World Series of Poker
- Bracelets: 4
- Final tables: 10
- Money finishes: 17
- Highest WSOP Main Event finish: 305th, 2006

European Poker Tour
- Title: None
- Final table: None
- Money finishes: 6

= George Danzer =

German poker player (born 1983)

George Danzer (born 17 July 1983 in São Paulo, Brazil) is a German entrepreneur and former professional poker player, based in Salzburg, Austria who is a four-time World Series of Poker bracelets winner, winning the inaugural $10,000 Seven Card Razz Championship and then the $10,000 Seven-Card Stud High-Low Championship at the 2014 World Series of Poker. He won his third bracelet winning the $5,000 Mixed Event 8-Game event at the 2014 World Series of Poker Asia Pacific. His total live tournament winnings exceed $1.9 million

In his youth he excelled at Chess and played the World Youth Championship for Portugal as the sub 10 Portuguese Champion.

In May 2006, he finished 3rd at the Worlds Heads Up Championship in Barcelona.

== World Series of Poker ==
At the 2006 World Series of Poker Main Event, he became known as the player who is seen receiving a series of bad beats at the Main Event, which resulted in increasing the stack of the then chip leader Dmitri Nobles. During the ESPN broadcast Danzer is seen leaving the table to steam off, only to return and congratulate his opponent.

He made the final table at the 2007 World Series of Poker in the $1,500 Pot-Limit Omaha Hi-Low Split-8 or Better event outlasting 678 players in his ninth-place finish.

At the 2010 World Series of Poker, Danzer finished 3rd in the $10,000 2–7 Draw Lowball Championship in a field of 101 players for $115,295 behind runner-up Eric Cloutier and the winner David "Bakes" Baker.

At the 2012 World Series of Poker, he finished 2nd in the $2,500 Omaha/Seven Card Stud Hi-Low 8 or Better event $140,825 behind the winner Oleksii Kovalchuk and then finished 3rd in the $10,000 No-Limit 2–7 Single Draw event for $115,295 behind runner-up Mike Wattel and winner Nick Schulman.

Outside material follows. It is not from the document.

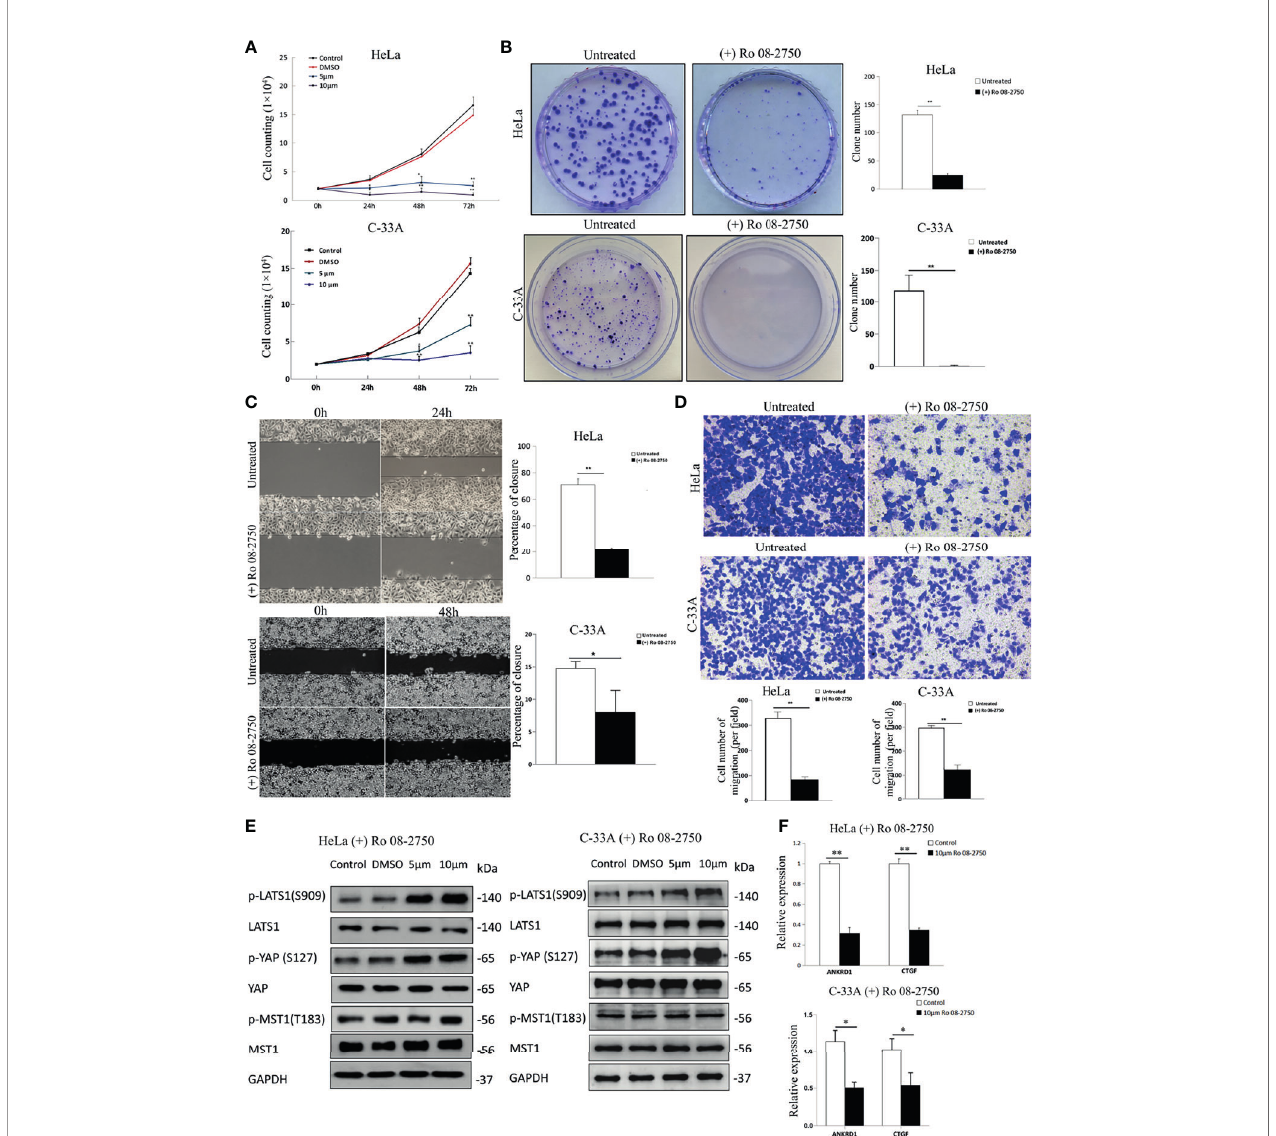
FIGURE 2 | Inhibition of NGF suppresses the proliferation and migration of cervical cancer cells effectively. (A) The numbers of HeLa and C-33A cells were treated with DMSO, Ro 08-2750 (5 m M or 10 m M) in media containing 10% FBS; the numbers of cells every 24 h for 72 h were counted. (B) Representative images of a colony formation assay of HeLa and C-33A cells treated with or without 10 m M Ro 08-2750 for 3 weeks (left panel). The results of three independent colony formation assay experiments were quanti fi ed (right panel). (C) Representative images of a wound healing assay of cervical cancer cell lines treated with or without 10 m M Ro 08-2750 for 24 h (HeLa cells) or 48 h (C-33A cells) and incubated in medium containing 10% serum (left panel). The extent of wound closure estimated from three independent experiments was quanti fi ed (right panel). (D) Representative images of transwell assays of cervical cancer cell lines treated with or without 10 m M Ro 08-2750 for 24 h and incubated in medium containing 10% serum (top panel). The extent of the cell number of migration (per fi eld) estimated from three independent experiments was quanti fi ed (bottom panel). (E) Representative Western blot analysis of lysate from HeLa and C-33A cells treated with solvent (DMSO, 24 h) or Ro 08-2750 (5 or 10 m M, 24h). GAPDH was used as a loading control. (F) Total RNA expression of YAP target genes in cervical cancer cell lines treated with or without 10 m M Ro 08-2750. All results are the mean of at least three independent experiments, with each performed in triplicate. Error bars represent SDs; *P < 0.05; **P <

At the 2013 World Series of Poker, he made the final table the $2,500 Omaha/Seven Card Stud Hi-Low 8-or Better event finishing in 6th place for $34,348.

At the 2014 World Series of Poker, Danzer won his first bracelet by winning the $10,000 Seven Card Razz event for $294,792. He later won his second bracelet by winning the $10,000 Seven-Card Stud High-Low Championship event, earning $352,696. He won his third bracelet by winning the AU$5,000 8-Game Mixed event at the 2014 World Series of Poker Asia Pacific, earning AU$84,600.

His performance at the 2014 World Series of Poker (which included events at the 2014 World Series of Poker Asia Pacific) secured him the 2014 WSOP Player of the Year Award.

He won his 4th WSOP bracelet is 2016 in the $10,000 Seven Card Stud Hi-Lo Split-8 or Better Championship for $338,646.

As of 2023, his total live tournament winnings exceed $2,700,000.

=== World Series of Poker bracelets ===

| Year | Event | Prize Money |
|---|---|---|
| 2014 | $10,000 Seven Card Razz | $294,792 |
| 2014 | $10,000 Seven Card Stud Hi-Lo Split-8 or Better | $352,696 |
| 2014A | $5,000 Mixed Event 8-Game | $84,600 |
| 2016 | $10,000 Seven Card Stud Hi-Lo Split-8 or Better | $338,646 |

An "A" following a year denotes bracelet(s) won at the World Series of Poker Asia-Pacific

== Online poker ==
As a member of Team PokerStars Pro, Danzer plays under his own name "GeorgeDanzer" among his highlights online are two World Championship of Online Poker (WCOOP) titles, the first in the 2009 WCOOP $320 Pot Limit Omaha [1 Rebuy/1 Add-on, 6-max] event for $109,545 and his second in the 2012 WCOOP $320 No Limit Hold’em [Ante Up] event for $69,717.09 and four Spring Championship of Online Poker (SCOOP) titles his first was in 2010 winning the $162 Fixed-Limit Badugi (Medium) event for $10,345.70, in the 2012 SCOOP he won his 2nd and 3rd title, the $2,100 NL Single Draw 2–7 (High) event for $34,040 and then the $2,100 NL Hold'em [4-Max] (High) event for $155,000 then winning his fourth SCOOP title in the $2,100 PL Omaha [Turbo, Zoom] (High) event for $129,645.

== Career ==

=== inSight (2018) ===
Since mid-2018, George Danzer is the CEO of the agency inSight gg GmbH, which specializes in individual influencer marketing on the Twitch and Youtube platforms.

=== Youblicity (2019) ===
Since March 2019, he has also been managing director of Youblicity GmbH, a technology provider for advertising in live streams.